ONE Estates are an independent estate agent based in Yeadon, Rawdon and the surrounding areas and serving the whole of the Leeds and greater West Yorkshire area.

Selling your home is a complicated and potentially life-changing journey. Our company vision is “Enriching, improving and protecting lives through property” because we understand the criticality of the sales and buying processes.

Here we have produced a guide to selling your home which we hope will provide you with useful information.

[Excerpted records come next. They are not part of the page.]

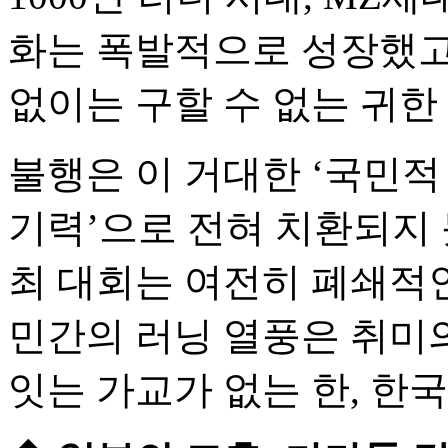
화는 폭발적으로 성장했고
없이는 구할 수 없는 귀한
불행은 이 거대한 ‘국민적
기력’으로 전혀 치환되지 
최 대회는 여전히 폐쇄적
민간의 러닝 열풍은 취미의
잇는 가교가 없는 한, 한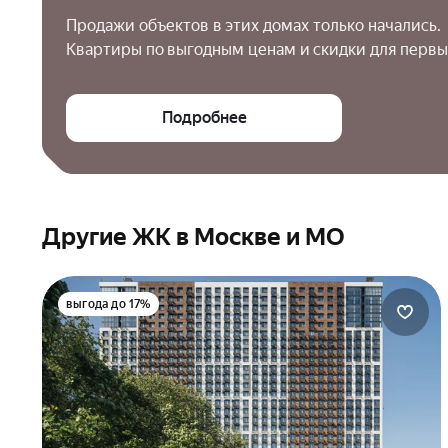
Продажи объектов в этих домах только начались.

Квартиры по выгодным ценам и скидки для первы
Подробнее
Другие ЖК в Москве и МО
выгода до 17%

1. How to choose an estate agent

Your estate agent will play a vital role in the sale of your property. There are a number of things that should inform your decision about who you choose – here are a few hints and tips:

  • Meet with a few estate agents and find out who you get on with. You should be looking to work with an agent who shares your values, has great knowledge and experience of the market and who you think will be best positioned to represent your property.
  • Choose whether you would prefer a local or national agent. Local agents will often have the best possible knowledge of the area and potential buyers, but won’t necessarily have the reach of a national agent.
  • Do your research. Speak to family and friends. Draw up a shortlist based on reviews, testimonials and case studies. What does this tell you about their customer service and responsiveness? Are they going to market your property with real energy and vigour?
  • Find out how they will market your property. Online marketing is a pre-requisite these days, but a sale will only happen if the legwork is also put in.
  • Find out what fees are involved. Fees may vary from agent to agent, but cheapest doesn’t always mean best. Remember though, a larger fee should translate into better marketing and support.

2. Instructing a solicitor

The choice of a solicitor to conveyance your sale is equally important. The conveyancing process is complicated and needs great attention to detail. Here are a few things to look out for

  • Speak to family and friends about their experiences with solicitors. Look online for reviews, and see what experiences others are sharing.
  • Make sure that you get at least three quotes from a shortlist of solicitors. Don’t be tempted to go for the cheapest if you don’t like their credentials – cheapest is not necessarily best, and what you gain in the short term, you may lose due to a lack of care and attention.
  • Speak to your estate agent about who they would recommend – it might be useful if your agent and your solicitor are already working together and aware of each-others’ processes.
  • Make sure you speak to the actual conveyancer who would be working on your case. Get a feel for them, make sure you are happy for them to be representing you.

3. Marketing your property

Marketing your property is a combination of online and offline activity. Whilst almost all property searches start online these days, it still pays to advertise in your agent’s high-street window and erect a for-sale board. Here are some of the things you should be bearing in mind:

  • Presentation. Make sure the photographs, videos and images are of the highest quality and well-lit. The old adage “You only get one chance to make a first impression’ is important here.
  • Reach. Ensure that all of the main online platforms are being used by your agents. Find out if there is an option to print and distribute flyers around the area. Does your agent already have a database of potentially interested parties?
  • Information. Your agent is paid to be accurate with their marketing information. Check that measurements are right, floor plans are in place etc. Don’t be afraid to be critical – they are working for you!

4. Viewing and offers

Your agent should understand all they need to know about your property and surrounding areas so that they can conduct viewings and answer all appropriate questions. Here we look at this stage in more detail.

  • Pre- viewing. You are relying on your agent to only conduct suitable viewings. They will find out about prospective buyers’ needs, and ensure that they are not likely to waste time.
  • Viewings. If agreed, your agent will curate visits on your behalf, but it is your responsibility to ensure your house is maintained in a neat and tidy condition. If you are able to keep to neutral colours and decor, this is more likely to appeal.
  • Offers. Having agreed a sales price with your agent, you should expect to have further conversations if and when offers start arriving. Make sure that your expectations are fully understood by your agent, as they have authority to negotiate on your behalf.

5. Sales Progression

Once a suitable offer has been accepted, a good estate agent will be able to manage the entire process in a professional and organised manner. They are at the hub of conversations between buyers, sellers and solicitors. Here are a couple of tips to be aware of:

  • An experienced estate agent will work proactively to make sure that problems are resolved before they arise. They will have been on this journey many times before, and should be well-versed when it comes to trouble-shooting. Find out if your agent has staff dedicated specifically to sales progression. Ask about the process and what it entails.
  • Until contracts are exchanged, either party – seller or buyer – is still able to pull out of the deal with impunity. A clear chain of communication is key to ensuring that a sale progresses without a hitch.
  • The final stage of the process is known as ‘Completion’. This is where monies are exchanged and your buyer is able to pick up the keys to the property. If your estate agent has been commissioned on a no-sale no-fee basis, they will be particularly motivated to achieve a successful completion on your behalf.